What relational database technologies are you familiar with any why didn’t you use them for this project?
We have extensive knowledge of most of the major relational database like MySQL, MS SQL and Oracle. We use them for our WCM system. In the case of BlueConic, we needed a different storage engine that can handle a high volume of simultaneous reads/writes in real time, without running into table locking. We wanted the system to be able to scale up to 1 billion profiles or more. Furthermore, because BlueConic is being used on so many website concurrently, fail-over and consistent uptimes are very important to us. Cassandra, with its linear scalablity, real-time aspects and its consistency model, proved to be a good fit for that goal.

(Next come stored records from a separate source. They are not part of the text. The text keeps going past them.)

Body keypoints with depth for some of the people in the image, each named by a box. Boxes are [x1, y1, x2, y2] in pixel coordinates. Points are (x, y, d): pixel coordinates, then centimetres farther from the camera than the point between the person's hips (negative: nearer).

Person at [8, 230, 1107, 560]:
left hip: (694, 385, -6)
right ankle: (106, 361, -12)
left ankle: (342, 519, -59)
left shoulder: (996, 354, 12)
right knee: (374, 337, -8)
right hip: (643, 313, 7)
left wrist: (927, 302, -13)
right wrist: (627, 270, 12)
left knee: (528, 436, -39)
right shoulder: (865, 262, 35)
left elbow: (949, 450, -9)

Did you research other non-SQL solutions as well and if so, why did you choose Apache Cassandra over another solution?
We looked at others, like HBase and MongoDb. However, our requirements for integration with Java, a simple deployment model, storage capable of an extremely high volume of simultaneous reads/writes, linear scalability and no single point of failures led us to Cassandra.
Are you using C* in the cloud or in your own data center?
We use Cassandra on Amazon Web Services for production purposes. Customers can choose to host it themselves, although only a small percentage choose that option. Self hosting is actually quite easy because our whole stack is Java-based, so setting it up is fast and easy and there is no dependency on an external (relational) database.
Anything else that you’d like to add about Cassandra or the Cassandra community?
We find that Cassandra and the Cassandra community are maturing fast. In the beginning, when we started using Cassandra (3 years ago), we had some trouble because of the immaturity of the technology and documentation at that time. These days, there is a lot more knowledge available out there and the technology is much more mature. Great stuff!